■ **Tasks to complete**
A. Write out the passage of the forum thread on tracking site statistics that begins at the words "Do you guys" and stops after "the (individual) trees...".
B. According to the forum thread on tracking site statistics, how did the page count for 'site:example.com example' compare with the count for 'site:example.com'?

Do you guys seriously look at a 1000-pages site as a collection of 1000 1-page sites? I guess individual pages provide a lot of info to look at but at the same time each individual data point is prone to fluctuations. Sometimes those flukes make the whole picture look like a bunch of noise.

So, do I hear that the frequency of G*bot visits to the site's homepage is no more important than that of any other page? Or a sharp drop in the daily number of collected pages from the whole site is irrelevant for as long as the select important pages are still visited with the same frequency? There must be a certain number of site-wide parameters worth tracking else you might miss a (site-wide) forest behind the (individual) trees...

TheMadScientist

1:01 am on Aug 20, 2010 (gmt 0)

There are a couple I work with over 10,000 pages and I tend to look at their stats as a 'group' and I can usually look at the top 500 pages visited 'at a glance' by keyword and know if the pages are doing what they should or not.

I don't look at them individually, but more as the forest itself, to use your example... If I see enough people 'throughout the forest' on a given day or time period I know it's healthy, but when people start disappearing from the forest, and all I see are trees I know it's time to start looking at things a bit closer and will usually pick some of the top 'low performers' and look more closely at those.

EG If most pages are 'hit and miss' for visits depending on search frequency, but some average 5 or 10 a day, maybe 15; not what the home page and top pages do, and not completely 'hit and miss' either... If traffic starts to drop off from the 'hit and miss' pages I start with the best performers from those and have a closer look.

My personal approach anyway...

So, do I hear that the frequency of G*bot visits to the site's homepage is no more important than that of any other page?

Depends on your goals for your site, IMO.

Or a sharp drop in the daily number of collected pages from the whole site is irrelevant for as long as the select important pages are still visited with the same frequency?

If you're talking about the site: operator showing a sharp drop, one of the reasons I stopped looking is I used to and I used to 'freak out' every time I saw my page count drop significantly, but every time I checked traffic it was normal, and one day I finally thought how silly it was to worry about how many pages they had for the site when traffic was steady to increasing...

There were times it was high by about 10x the actual pages on the site... Traffic remained steady to increasing.

There were other times it was half the number of pages on the site... Traffic remained stead to increasing.

My goal is traffic not Google's displayed count of my pages being accurate, so I stopped looking. It was actually right after I started getting totally different results from 'site:example.com' and 'site:example.com example' (no quotes; site:example.com example showed 3x the pages site:example.com did)... That was it... It screamed to me 'the site: count is not accurate don't bother looking' and I took the hint and stopped looking, because traffic is what I'm after not trying to figure out how they've decided to display, round, fudge, estimate, guestimate or generate a 'dummy number' that's not really important to anyone except a webmaster anyway.

Do you really think they care if the site: displays an accurate number or do you think maybe they have more important things to do with their time than figure out why the estimate is off by a factor of 10 or even cut in half for some sites?

■ **Provided information**
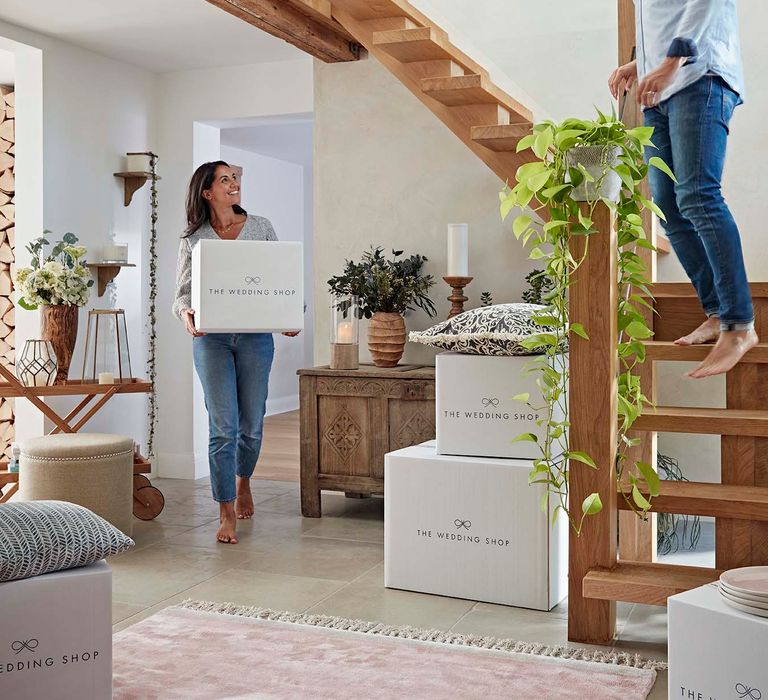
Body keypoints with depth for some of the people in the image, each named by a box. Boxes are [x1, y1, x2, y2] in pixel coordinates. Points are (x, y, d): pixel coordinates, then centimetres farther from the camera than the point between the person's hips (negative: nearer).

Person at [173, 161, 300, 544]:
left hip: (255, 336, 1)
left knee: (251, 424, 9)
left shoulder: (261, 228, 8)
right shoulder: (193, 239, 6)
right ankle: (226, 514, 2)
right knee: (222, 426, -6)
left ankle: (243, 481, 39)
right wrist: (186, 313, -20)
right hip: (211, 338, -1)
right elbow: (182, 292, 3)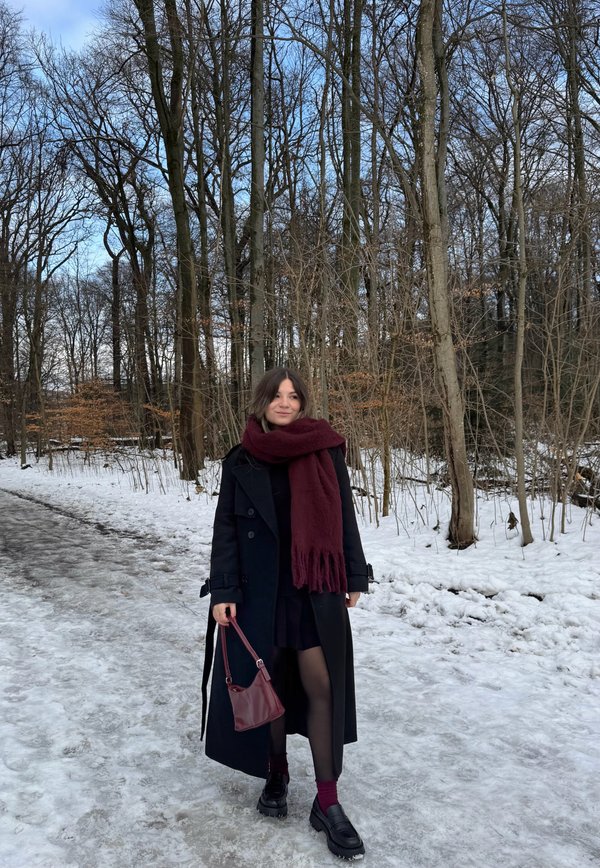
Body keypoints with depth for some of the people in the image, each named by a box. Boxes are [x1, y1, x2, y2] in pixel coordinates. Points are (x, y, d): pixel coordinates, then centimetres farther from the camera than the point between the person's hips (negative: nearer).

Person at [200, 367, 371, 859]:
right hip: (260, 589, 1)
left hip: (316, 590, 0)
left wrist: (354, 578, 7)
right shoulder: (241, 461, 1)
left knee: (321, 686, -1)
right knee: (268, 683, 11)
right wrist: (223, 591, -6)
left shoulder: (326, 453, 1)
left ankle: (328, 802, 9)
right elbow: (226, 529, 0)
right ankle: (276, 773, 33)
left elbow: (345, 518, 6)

==

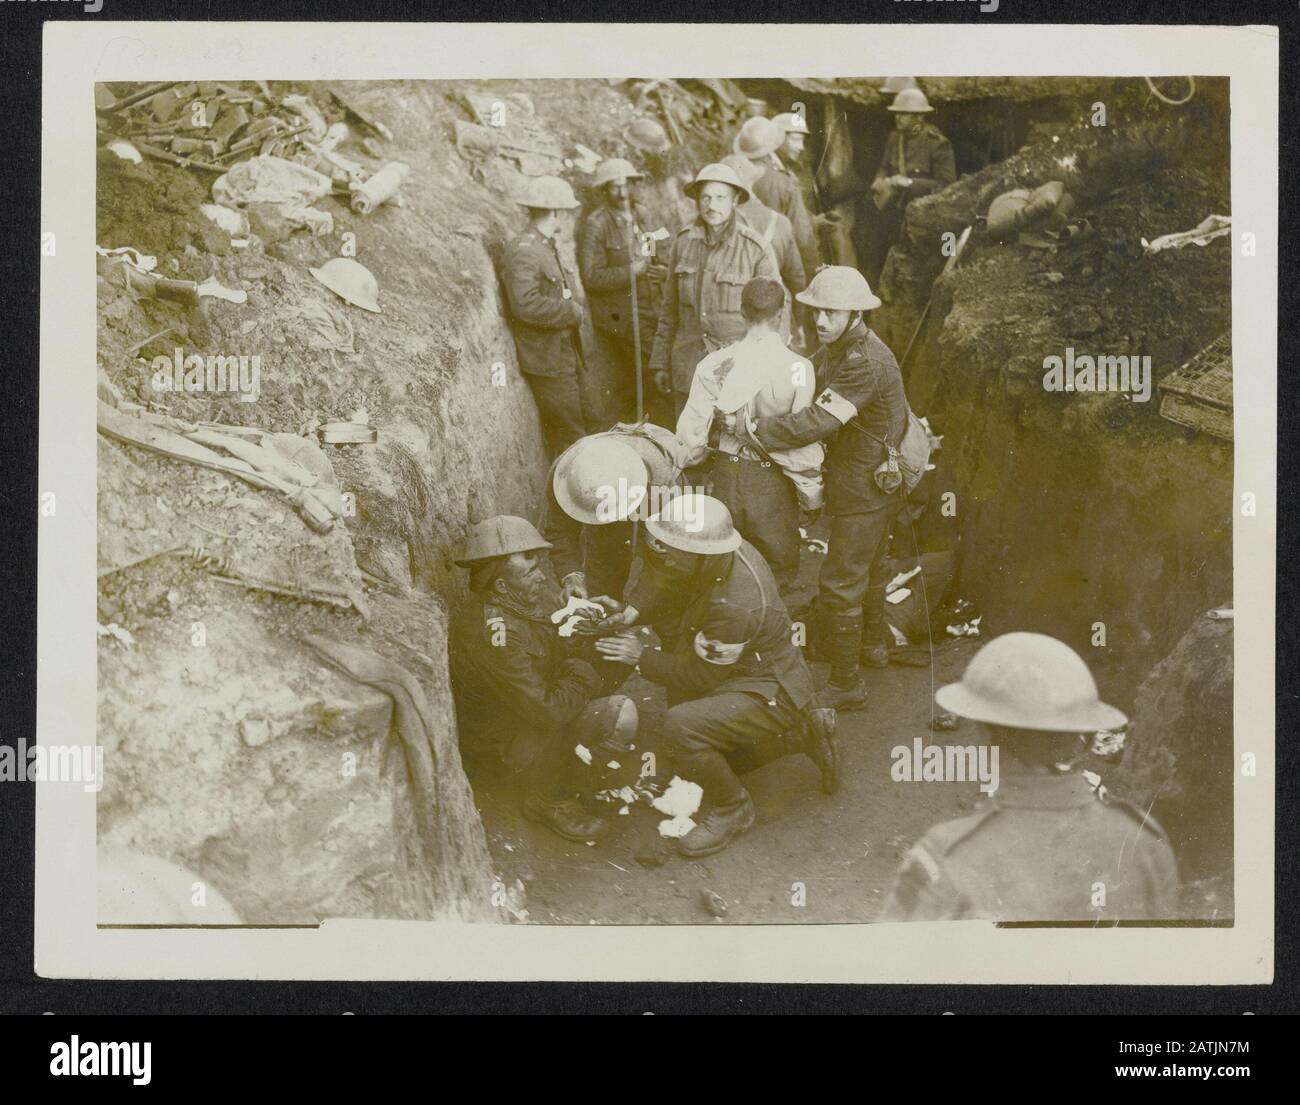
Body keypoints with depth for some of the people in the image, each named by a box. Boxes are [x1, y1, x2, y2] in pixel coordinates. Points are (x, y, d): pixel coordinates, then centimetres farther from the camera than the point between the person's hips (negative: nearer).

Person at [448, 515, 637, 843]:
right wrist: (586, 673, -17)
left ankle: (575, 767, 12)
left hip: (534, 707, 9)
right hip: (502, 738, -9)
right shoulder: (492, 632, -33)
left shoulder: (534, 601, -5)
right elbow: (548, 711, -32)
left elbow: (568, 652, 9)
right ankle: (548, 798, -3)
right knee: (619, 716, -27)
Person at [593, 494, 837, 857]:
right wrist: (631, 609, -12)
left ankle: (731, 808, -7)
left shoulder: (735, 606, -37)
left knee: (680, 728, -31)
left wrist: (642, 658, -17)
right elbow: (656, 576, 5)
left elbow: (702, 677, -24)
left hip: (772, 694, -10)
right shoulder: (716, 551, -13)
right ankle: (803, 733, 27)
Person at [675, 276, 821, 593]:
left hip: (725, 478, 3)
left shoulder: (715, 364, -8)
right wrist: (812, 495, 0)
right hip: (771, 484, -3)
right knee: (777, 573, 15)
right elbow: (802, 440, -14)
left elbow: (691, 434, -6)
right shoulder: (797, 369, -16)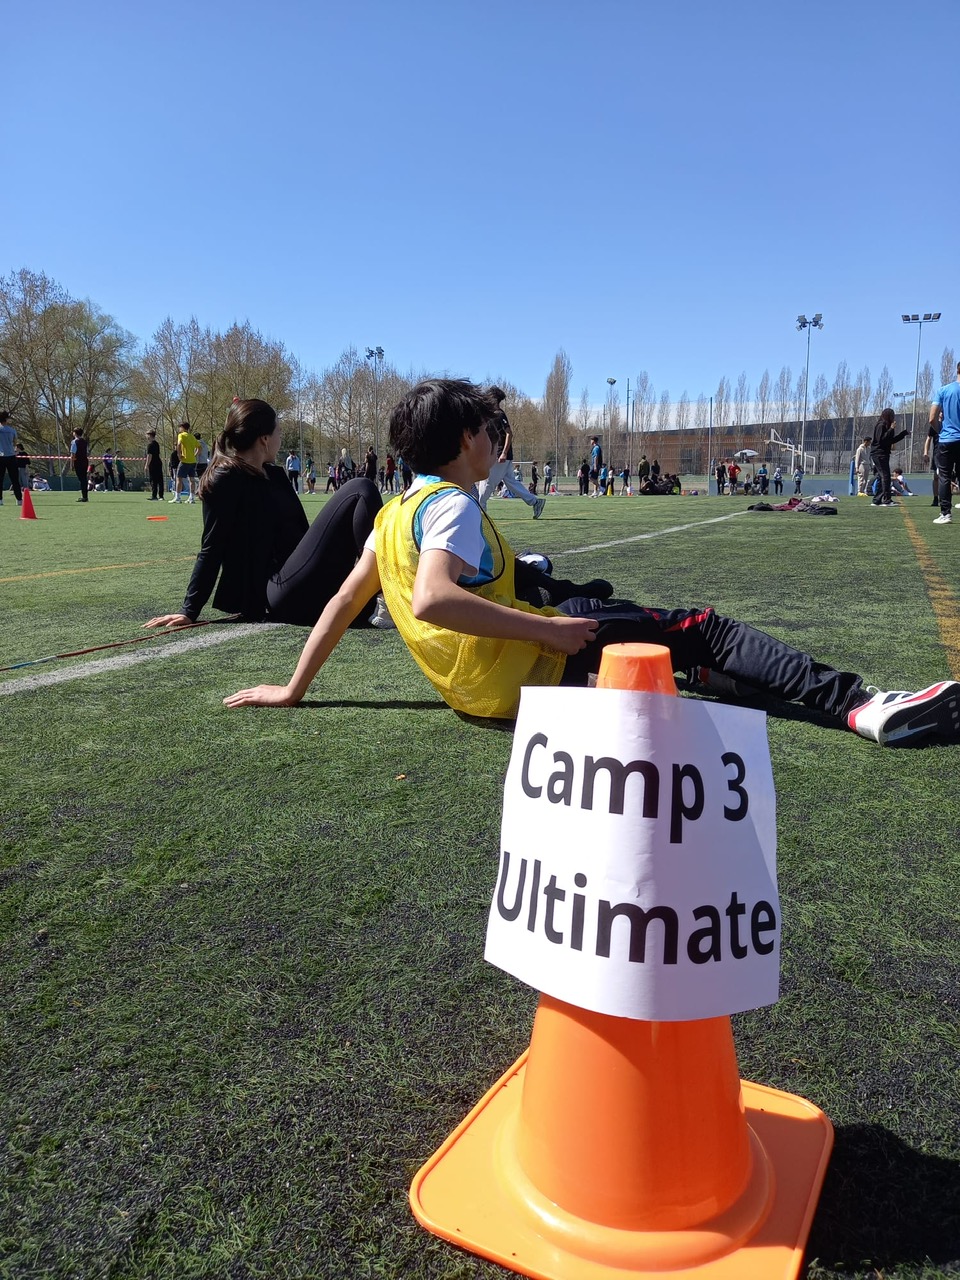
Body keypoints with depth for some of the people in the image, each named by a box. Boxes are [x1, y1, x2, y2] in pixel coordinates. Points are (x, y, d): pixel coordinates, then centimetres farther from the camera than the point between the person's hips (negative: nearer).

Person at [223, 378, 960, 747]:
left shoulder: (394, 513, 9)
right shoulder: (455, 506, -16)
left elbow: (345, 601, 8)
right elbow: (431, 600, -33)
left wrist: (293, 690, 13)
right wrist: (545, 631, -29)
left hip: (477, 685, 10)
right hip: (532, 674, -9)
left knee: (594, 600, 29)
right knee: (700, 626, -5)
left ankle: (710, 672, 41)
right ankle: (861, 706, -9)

■ **Solutions below**
A.
Do you guys seriously look at a 1000-pages site as a collection of 1000 1-page sites? I guess individual pages provide a lot of info to look at but at the same time each individual data point is prone to fluctuations. Sometimes those flukes make the whole picture look like a bunch of noise.

So, do I hear that the frequency of G*bot visits to the site's homepage is no more important than that of any other page? Or a sharp drop in the daily number of collected pages from the whole site is irrelevant for as long as the select important pages are still visited with the same frequency? There must be a certain number of site-wide parameters worth tracking else you might miss a (site-wide) forest behind the (individual) trees...

B. It showed three times as many pages as 'site:example.com' did.